[CHORE] Adding to greasyfork

[artillect]

Since greasyfork is generally the main place to get userscripts for kbin, it'd be a good idea to get it posted on there. You can set up the greasyfork page to sync with this repo to automatically handle updates. It could also help get a little bit of the load off of GitHub when people install it or update kes.user.js, but all of the mods would still have to be loaded from GitHub.

We could also set up the mods as library scripts on greasyfork (also synced with the files here), which could open up this up to being more of a standard API for kbin addon packs (and further reduce the load on GitHub as well), but that's a bit of a crazy idea.

[aclist]

Interesting, didn't know it autosyncs. The main reason I avoided it was because I figured it would have to be a standalone thing, be separately managed, and doesn't provide proper support channels and stuff to actually keep track of the codebase in a standardized manner. Also got turned off by the ad spam, hahah.

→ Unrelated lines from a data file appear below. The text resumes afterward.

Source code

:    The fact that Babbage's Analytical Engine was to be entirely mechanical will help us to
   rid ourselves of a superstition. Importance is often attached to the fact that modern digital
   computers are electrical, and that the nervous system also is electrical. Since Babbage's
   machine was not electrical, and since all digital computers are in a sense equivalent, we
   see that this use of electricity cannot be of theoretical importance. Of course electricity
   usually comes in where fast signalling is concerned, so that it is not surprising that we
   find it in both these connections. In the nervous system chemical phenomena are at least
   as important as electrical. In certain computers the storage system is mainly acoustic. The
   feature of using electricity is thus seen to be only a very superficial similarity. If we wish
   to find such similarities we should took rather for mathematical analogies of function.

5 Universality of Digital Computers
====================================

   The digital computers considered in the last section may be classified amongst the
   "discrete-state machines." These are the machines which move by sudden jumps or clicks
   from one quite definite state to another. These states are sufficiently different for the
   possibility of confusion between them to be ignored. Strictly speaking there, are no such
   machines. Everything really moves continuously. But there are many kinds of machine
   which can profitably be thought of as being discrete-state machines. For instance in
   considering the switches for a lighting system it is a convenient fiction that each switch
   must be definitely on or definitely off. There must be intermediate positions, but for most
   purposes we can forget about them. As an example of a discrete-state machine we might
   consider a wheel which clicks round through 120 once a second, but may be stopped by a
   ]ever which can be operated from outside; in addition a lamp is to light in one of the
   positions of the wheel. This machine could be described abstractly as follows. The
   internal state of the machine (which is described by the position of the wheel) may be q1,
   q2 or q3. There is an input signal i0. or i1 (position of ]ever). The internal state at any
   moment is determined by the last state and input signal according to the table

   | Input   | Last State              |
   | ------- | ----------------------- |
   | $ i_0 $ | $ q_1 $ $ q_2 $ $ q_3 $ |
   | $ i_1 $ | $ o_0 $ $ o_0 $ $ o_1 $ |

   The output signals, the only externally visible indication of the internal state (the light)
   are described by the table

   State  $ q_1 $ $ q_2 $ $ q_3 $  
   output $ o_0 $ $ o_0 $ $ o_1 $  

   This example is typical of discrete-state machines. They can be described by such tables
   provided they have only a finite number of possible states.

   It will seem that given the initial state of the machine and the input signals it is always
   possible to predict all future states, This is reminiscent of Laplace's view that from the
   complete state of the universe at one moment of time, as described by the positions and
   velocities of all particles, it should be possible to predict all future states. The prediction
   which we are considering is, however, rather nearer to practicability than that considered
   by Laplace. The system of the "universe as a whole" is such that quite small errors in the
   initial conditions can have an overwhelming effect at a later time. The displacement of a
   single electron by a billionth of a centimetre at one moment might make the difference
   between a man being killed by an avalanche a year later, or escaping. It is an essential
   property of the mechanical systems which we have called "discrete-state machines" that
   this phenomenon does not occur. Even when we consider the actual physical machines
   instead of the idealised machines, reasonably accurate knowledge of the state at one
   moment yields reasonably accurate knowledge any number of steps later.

I agree that it helps users "find" the tool through their manager and sync.

[aclist]

One thing I'd like to pick your brain about is, would this open up the possibility of increased ambiguity with unsanctioned, potentially harmful copycat scripts? What if someone creates a malicious KES clone and posts it on greasyfork under a similar name? What's to stop users from inadvertently finding that one when browsing through their extension search menu? If we could say, "official KES sanctioned by the KES team is only available at this GitHub repository," it might allow us to skirt this issue, since anything on greasyfork or other userscript pages would be de facto not the sanctioned version.

What I'm getting at here is there is basically no "filter" with userscript pages, it's just a collection of scripts and it's caveat emptor for the user. Whereas it should be a lot harder to make a malicious repository.

Figured I should elaborate on that here, since that's at least part of what went into my decision to prefer a git repository with standardized entry point page.

I think we could also look at the possibility of checksums. Although not every user is liable to use them, at least we can point to a single source of truth and say, the X.X.X release has the checksum YYYY, anything else is invalid. For starters, I'll go ahead and use the GitHub releases feature to link releases to a specific tag, and list the checksums there.

[JasonMaloney]

What if someone creates a malicious KES clone and posts it on greasyfork under a similar name?

What if you don't post it to Greasy Fork, and someone else does? Better to protect the project name.

[aclist]

I'm totally open to whatever you guys wanna do, just throwing out fringe scenarios to do defensive design, as is my wont.

[artillect]

Since there's always gonna be a risk of malicious actors, I agree with @JasonMaloney, I think we should beat them to the punch. That way, when you search for KES on greasyfork, it'd be the first thing that comes up.

I like the idea of checksums, that'd be nice for people who are a bit more worried about what they're installing.

[aclist]

Well, I went ahead to set up the official account and encountered this:

Code uses an unapproved external script: <name>

This applies for all of the external requires. Rationale is described here: https://greasyfork.org/en/help/external-scripts

• Content delivery networks (CDNs) This option is out.

• Scripts with subresource integrity hashes I mentioned adding this before as a general security upgrade. I think it should be possible to add these hashes without it screwing up other -monkey variants, but I'm not sure. This seems like the most seamless approach since you are self-signing the dependencies.

• Greasy Fork libraries Seems like way overkill to host every mod separately in addition to this one. Maintainability nightmare.

• Injection of scripts from the origin host If we reverted to using the github.com TLD instead of raw.githubusercontent.com, this should theoretically work. However, we switched to the second one because the first one is just performing a redirect, so wanted to save a few cycles there. Also, this feels slightly less robust than using the integrity hashes.